Aufgaben zur Übung =
1) Geben Sie aus dem Text über Brake-by-Wire-Bremssysteme den Abschnitt von „Gerade mal 150“ bis einschließlich „seiner Antriebsleistung rekuperieren.“ wortgetreu wieder.
2) Führen Sie den Text über Brake-by-Wire-Bremssysteme im Anschluss an seinen letzten Satz weiter.

Text zur Durchsicht =
::::::::

Gerade mal 150 Millisekunden vergehen beim Audi E-Tron vom Einleiten einer Bremsung bis zum Anliegen des maximalen Bremsdrucks. Durch das elektrohydraulische Brake-by-Wire-Bremssystem (BBW) spricht Audi von einem bis zu 20 Prozent kürzeren Bremsweg gegenüber konventionellen, vollhydraulischen Bremsen. Außerdem greift die Bremse erst bei einer Verzögerung ab 0,3 g ein, bis dahin wird rein über die Rekuperation verzögert, was laut Audi bei 90 Prozent aller Verzögerungen der Fall sei. Der E-Tron kann dabei mit bis zu 220 Kilowatt rund 70 Prozent seiner Antriebsleistung rekuperieren.
Beim Bremssystem des Audi E-Tron, ebenso wie beispielsweise beim Toyota Prius oder auch im neuen BMW M8 als Vertreter für konventionellen Antrieb, handelt es sich zwar um ein Brake-by-Wire-System, da der Bremsbefehl elektronisch erfasst und an Aktuatoren weitergeleitet wird. Allerdings aktivieren diese elektrischen Spindelantriebe nach wie vor einen Verdrängerkolben, der über die Bremsflüssigkeit Druck aufbaut. Man spricht deshalb auch von einem "nassen" System. Bremsenhersteller Brembo hat aktuell ein solches System zur Serienreife gebracht. Leider waren aufgrund der Corona-Krise in Italien bis Drucklegung keine Details zu erfahren. Nur so viel: Die Reaktionszeiten des BBW konnten von bislang 300 bis 500 auf 100 Millisekunden nochmals reduziert werden. Außerdem kann sich das System im Falle eines defekten Aktuators selbsttätig neu konfigurieren und über die verbleibenden Aktuatoren eine Verzögerung garantieren, die weit über den gesetzlichen Anforderungen (mindestens 2,44 m/s2 ) liegt. Bei einem Totalausfall der Stromversorgung aktiviert sich das hydraulische Bremssystem, sodass zumindest die vorderen Bremsen funktionieren, da die Hinterräder rein elektrisch gebremst werden.

::::::::

Datensatzauszug =
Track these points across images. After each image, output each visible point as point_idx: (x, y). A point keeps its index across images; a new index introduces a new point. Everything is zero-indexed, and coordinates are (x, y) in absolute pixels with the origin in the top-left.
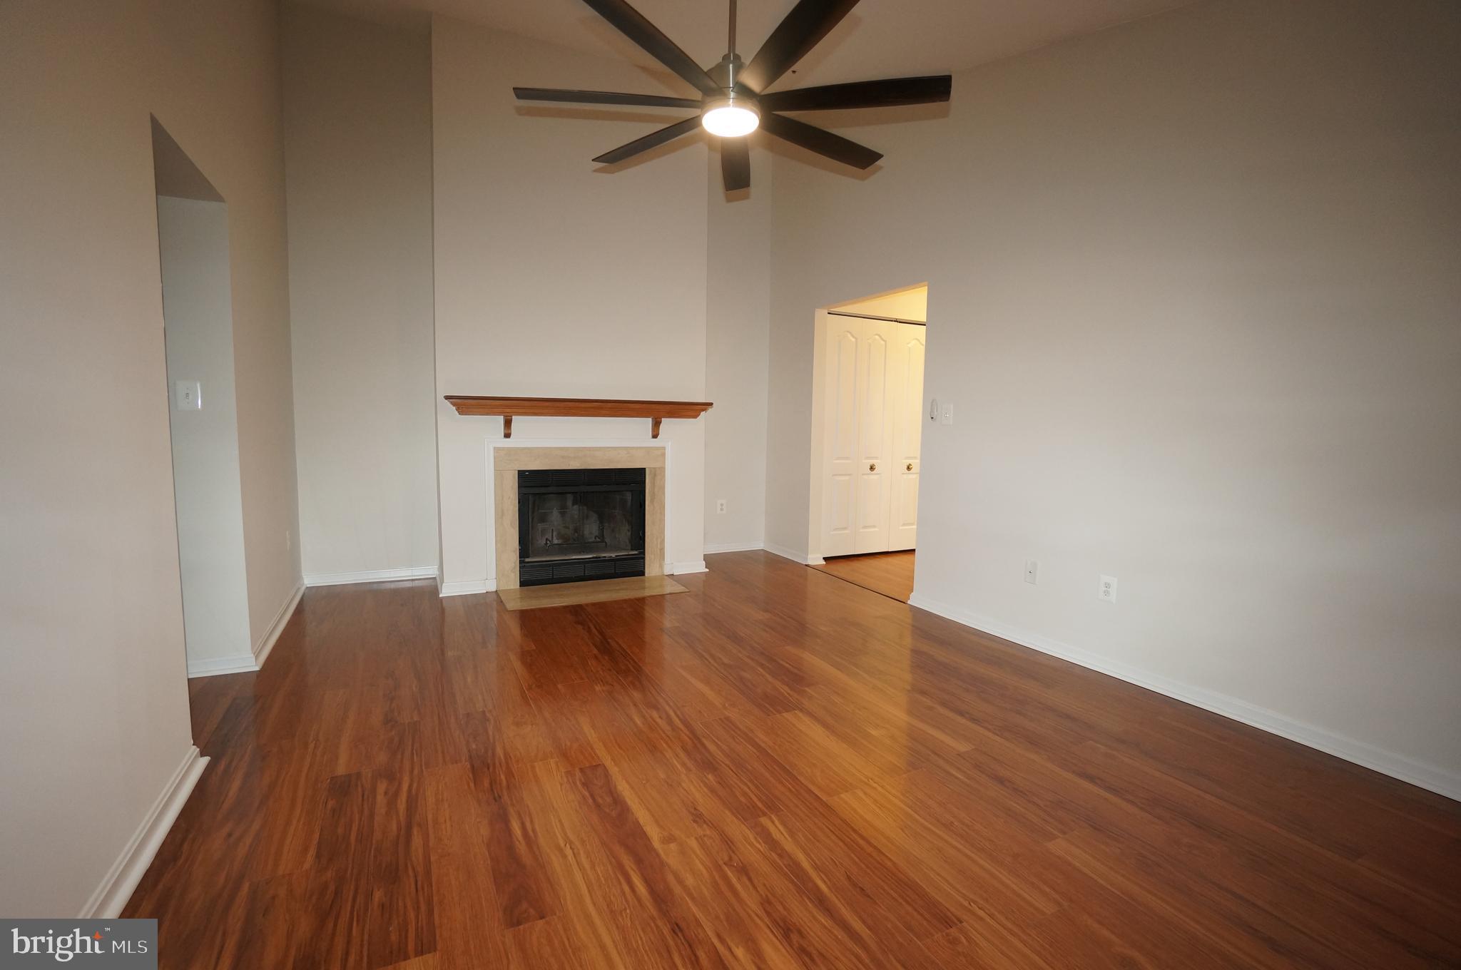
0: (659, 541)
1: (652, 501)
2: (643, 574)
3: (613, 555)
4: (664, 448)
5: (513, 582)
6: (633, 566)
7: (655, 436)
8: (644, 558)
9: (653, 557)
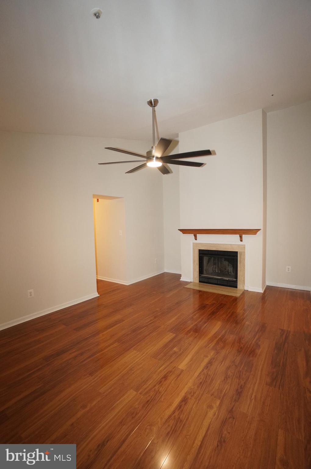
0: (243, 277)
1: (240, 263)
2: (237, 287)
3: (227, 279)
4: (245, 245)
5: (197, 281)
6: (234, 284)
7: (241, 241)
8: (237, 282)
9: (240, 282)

::::::::

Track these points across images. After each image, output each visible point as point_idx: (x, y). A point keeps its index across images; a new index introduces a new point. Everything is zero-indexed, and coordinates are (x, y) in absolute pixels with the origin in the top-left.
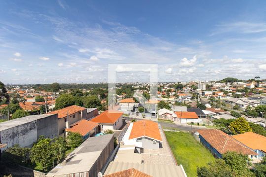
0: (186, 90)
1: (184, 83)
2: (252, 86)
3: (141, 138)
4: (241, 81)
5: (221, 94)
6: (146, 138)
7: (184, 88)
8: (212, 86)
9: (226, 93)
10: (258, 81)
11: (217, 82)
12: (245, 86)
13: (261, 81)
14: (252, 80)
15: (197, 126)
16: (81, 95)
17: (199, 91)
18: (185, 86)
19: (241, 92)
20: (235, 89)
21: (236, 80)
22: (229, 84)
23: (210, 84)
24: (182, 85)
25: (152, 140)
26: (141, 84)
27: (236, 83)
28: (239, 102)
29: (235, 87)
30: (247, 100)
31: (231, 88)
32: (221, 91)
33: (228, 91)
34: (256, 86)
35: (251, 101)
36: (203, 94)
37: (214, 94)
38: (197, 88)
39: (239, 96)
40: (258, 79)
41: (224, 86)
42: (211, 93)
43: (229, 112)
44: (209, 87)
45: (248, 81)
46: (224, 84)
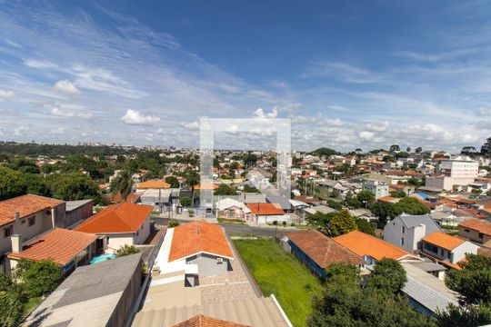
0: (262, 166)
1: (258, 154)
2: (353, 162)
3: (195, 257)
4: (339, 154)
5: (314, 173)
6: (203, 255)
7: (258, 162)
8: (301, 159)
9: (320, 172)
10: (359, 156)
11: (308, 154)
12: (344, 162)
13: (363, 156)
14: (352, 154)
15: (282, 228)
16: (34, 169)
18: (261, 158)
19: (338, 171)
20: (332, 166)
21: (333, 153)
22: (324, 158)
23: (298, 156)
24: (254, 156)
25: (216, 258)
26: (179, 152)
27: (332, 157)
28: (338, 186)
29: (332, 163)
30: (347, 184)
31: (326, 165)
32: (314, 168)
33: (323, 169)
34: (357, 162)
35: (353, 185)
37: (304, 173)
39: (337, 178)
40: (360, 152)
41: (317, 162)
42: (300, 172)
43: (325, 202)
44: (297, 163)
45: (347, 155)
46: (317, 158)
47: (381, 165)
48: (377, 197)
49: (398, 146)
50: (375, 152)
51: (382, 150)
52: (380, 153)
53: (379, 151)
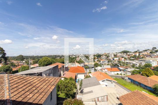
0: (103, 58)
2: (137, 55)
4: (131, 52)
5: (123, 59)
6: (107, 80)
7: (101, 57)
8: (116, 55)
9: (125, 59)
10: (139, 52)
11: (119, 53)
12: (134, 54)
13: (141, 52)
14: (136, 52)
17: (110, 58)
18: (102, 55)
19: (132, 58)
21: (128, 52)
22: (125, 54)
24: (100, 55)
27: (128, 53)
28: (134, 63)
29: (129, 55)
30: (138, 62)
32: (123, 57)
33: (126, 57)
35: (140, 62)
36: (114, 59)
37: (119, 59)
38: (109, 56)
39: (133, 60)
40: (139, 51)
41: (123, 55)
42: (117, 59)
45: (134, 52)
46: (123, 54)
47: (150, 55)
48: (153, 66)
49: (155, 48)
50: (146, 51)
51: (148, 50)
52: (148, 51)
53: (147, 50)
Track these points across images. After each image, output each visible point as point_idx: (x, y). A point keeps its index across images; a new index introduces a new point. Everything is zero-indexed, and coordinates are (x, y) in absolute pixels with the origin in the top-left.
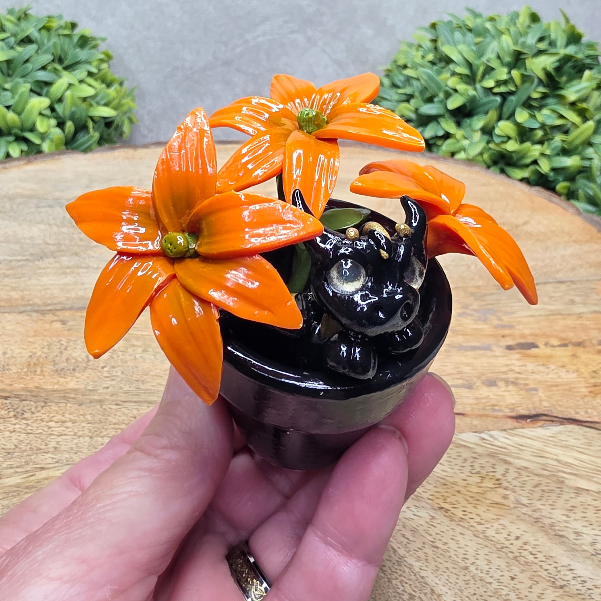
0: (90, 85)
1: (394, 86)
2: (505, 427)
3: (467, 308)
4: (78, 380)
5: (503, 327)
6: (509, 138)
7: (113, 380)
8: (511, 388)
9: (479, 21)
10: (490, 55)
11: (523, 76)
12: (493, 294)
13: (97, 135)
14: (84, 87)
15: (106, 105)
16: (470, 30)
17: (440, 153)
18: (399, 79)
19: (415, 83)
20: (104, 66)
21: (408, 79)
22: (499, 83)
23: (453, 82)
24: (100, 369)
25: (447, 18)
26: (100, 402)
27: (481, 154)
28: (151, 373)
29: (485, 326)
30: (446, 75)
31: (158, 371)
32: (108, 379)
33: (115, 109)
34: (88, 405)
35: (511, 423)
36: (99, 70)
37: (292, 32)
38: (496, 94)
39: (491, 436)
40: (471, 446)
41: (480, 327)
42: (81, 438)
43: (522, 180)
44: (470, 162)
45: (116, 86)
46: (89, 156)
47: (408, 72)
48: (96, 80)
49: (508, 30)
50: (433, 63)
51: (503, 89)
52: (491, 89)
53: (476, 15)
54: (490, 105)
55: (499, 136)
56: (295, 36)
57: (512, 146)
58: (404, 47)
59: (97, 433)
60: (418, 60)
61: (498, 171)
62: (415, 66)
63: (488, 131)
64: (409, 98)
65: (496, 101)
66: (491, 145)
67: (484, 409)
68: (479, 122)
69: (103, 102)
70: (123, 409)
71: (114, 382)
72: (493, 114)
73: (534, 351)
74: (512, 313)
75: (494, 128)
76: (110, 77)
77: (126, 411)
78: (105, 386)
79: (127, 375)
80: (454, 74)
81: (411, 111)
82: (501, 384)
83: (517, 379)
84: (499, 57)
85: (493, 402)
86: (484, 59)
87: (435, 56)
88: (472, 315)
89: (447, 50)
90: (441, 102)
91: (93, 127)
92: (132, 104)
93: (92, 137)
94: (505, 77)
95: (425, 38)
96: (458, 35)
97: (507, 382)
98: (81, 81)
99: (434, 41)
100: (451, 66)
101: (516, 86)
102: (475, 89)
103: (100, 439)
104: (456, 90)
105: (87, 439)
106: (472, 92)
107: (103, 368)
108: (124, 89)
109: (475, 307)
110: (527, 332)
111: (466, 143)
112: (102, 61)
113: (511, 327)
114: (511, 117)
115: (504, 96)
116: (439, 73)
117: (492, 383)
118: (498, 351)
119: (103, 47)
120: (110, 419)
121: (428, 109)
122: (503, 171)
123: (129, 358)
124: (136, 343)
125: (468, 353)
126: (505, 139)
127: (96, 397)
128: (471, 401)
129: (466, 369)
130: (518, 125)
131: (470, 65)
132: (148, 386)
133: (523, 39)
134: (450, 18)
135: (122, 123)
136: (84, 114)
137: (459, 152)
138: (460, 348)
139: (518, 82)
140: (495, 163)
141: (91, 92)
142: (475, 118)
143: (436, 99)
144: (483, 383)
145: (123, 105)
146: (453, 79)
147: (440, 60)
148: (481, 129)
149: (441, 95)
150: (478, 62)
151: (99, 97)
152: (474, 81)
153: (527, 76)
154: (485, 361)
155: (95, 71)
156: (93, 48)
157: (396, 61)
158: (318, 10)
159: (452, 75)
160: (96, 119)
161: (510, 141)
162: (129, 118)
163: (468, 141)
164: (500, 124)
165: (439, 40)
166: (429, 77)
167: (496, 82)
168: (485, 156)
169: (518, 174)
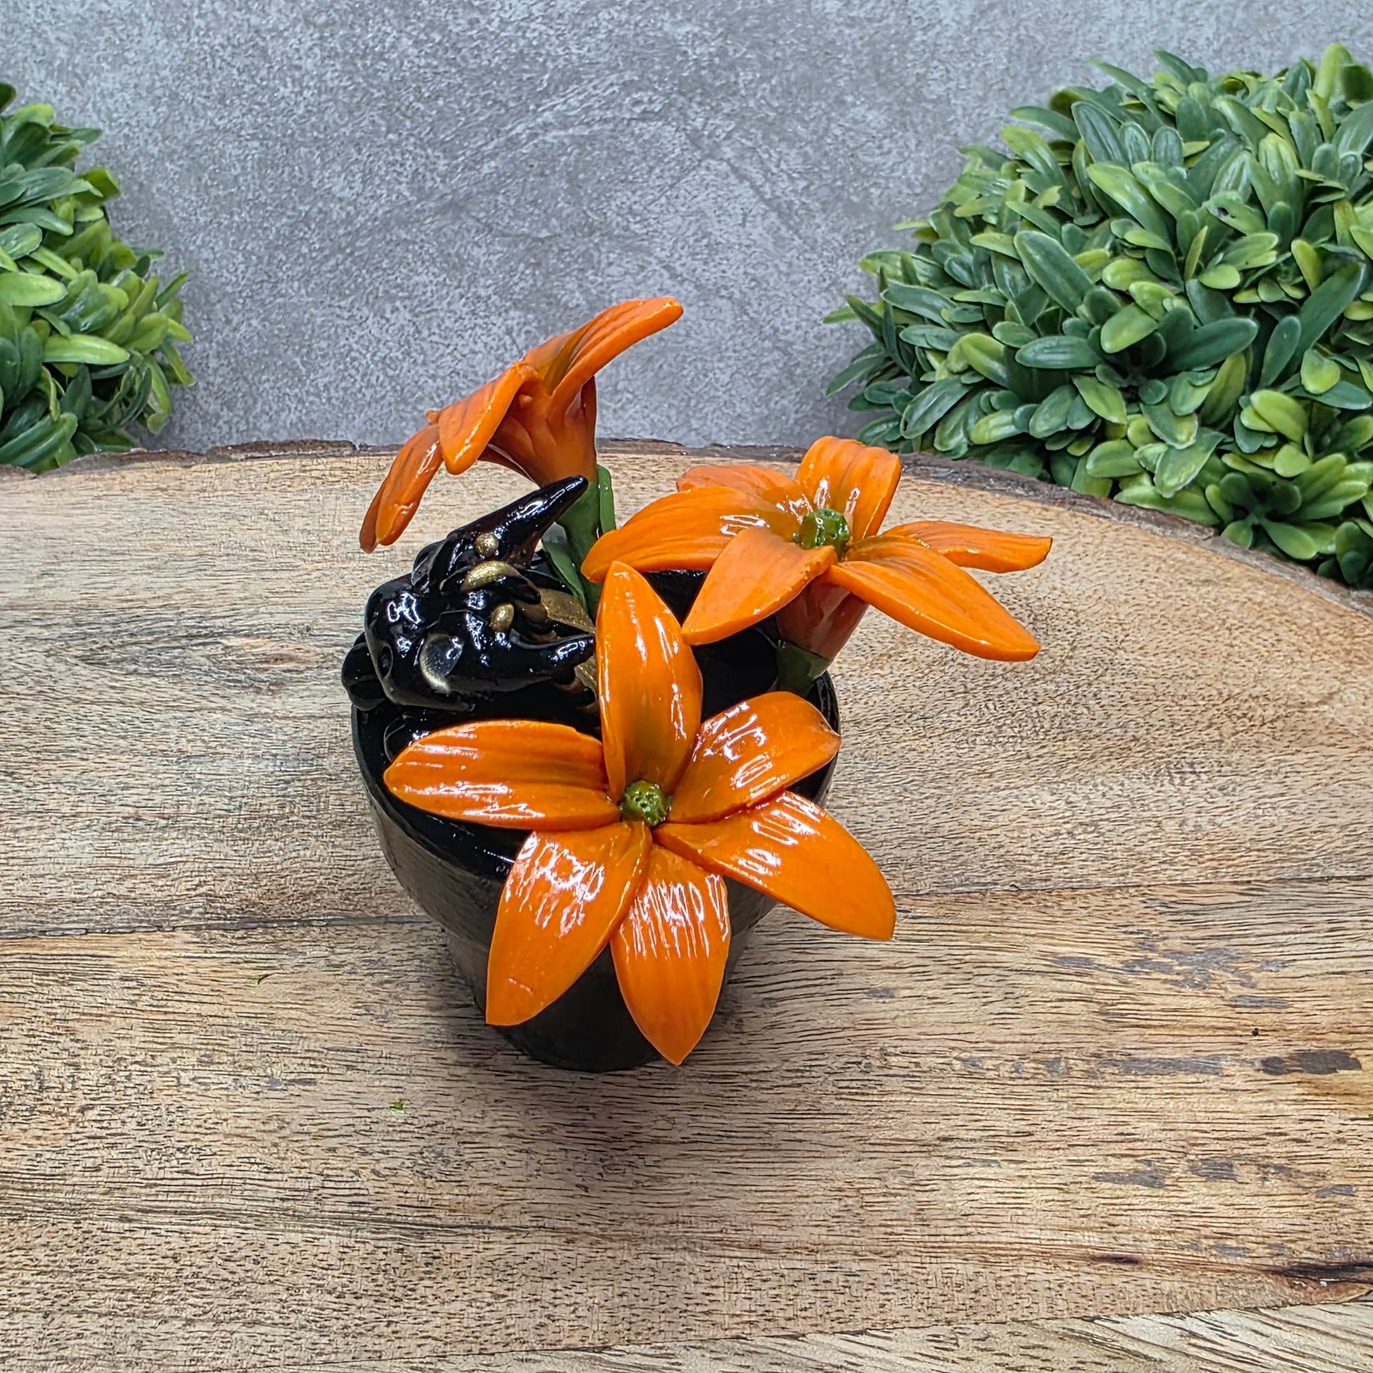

::::::::

Lösungen =
1)
Gerade mal 150 Millisekunden vergehen beim Audi E-Tron vom Einleiten einer Bremsung bis zum Anliegen des maximalen Bremsdrucks. Durch das elektrohydraulische Brake-by-Wire-Bremssystem (BBW) spricht Audi von einem bis zu 20 Prozent kürzeren Bremsweg gegenüber konventionellen, vollhydraulischen Bremsen. Außerdem greift die Bremse erst bei einer Verzögerung ab 0,3 g ein, bis dahin wird rein über die Rekuperation verzögert, was laut Audi bei 90 Prozent aller Verzögerungen der Fall sei. Der E-Tron kann dabei mit bis zu 220 Kilowatt rund 70 Prozent seiner Antriebsleistung rekuperieren.

2)
CO2-Reduktion
Das elektrohydraulische Brake-by-Wire- Bremssystem "MK C1" von Continental vereint Bremskraftverstärker, Vakuumpumpe, elektronische Stabilitätskontrolle, Halter, Rohre und Kabelbaum in einem Modul. Diese Bauart verringert Volumen und Gewicht und vereinfacht den Einbau. Dank eines hochdynamischen Druckstellers wird der Bremsweg bei einer autonomen Bremsung (AEB) wesentlich kürzer als bei einem herkömmlichen Bremssystem. Gleichzeitig erlaubt sie eine vollständige Rückumwandlung der Energie beim Bremsen in Hybrid- und Elektrofahrzeugen, was deren Reichweite erhöht. So soll das System bis zu fünf Gramm CO2 pro
100 Kilometer sparen und die Reichweite um bis zu 20 Kilometer erhöhen. Seit 2016 bei Alfa Romeo in Serie, verbauen laut Continental mittlerweile weitere Hersteller das System in Serie.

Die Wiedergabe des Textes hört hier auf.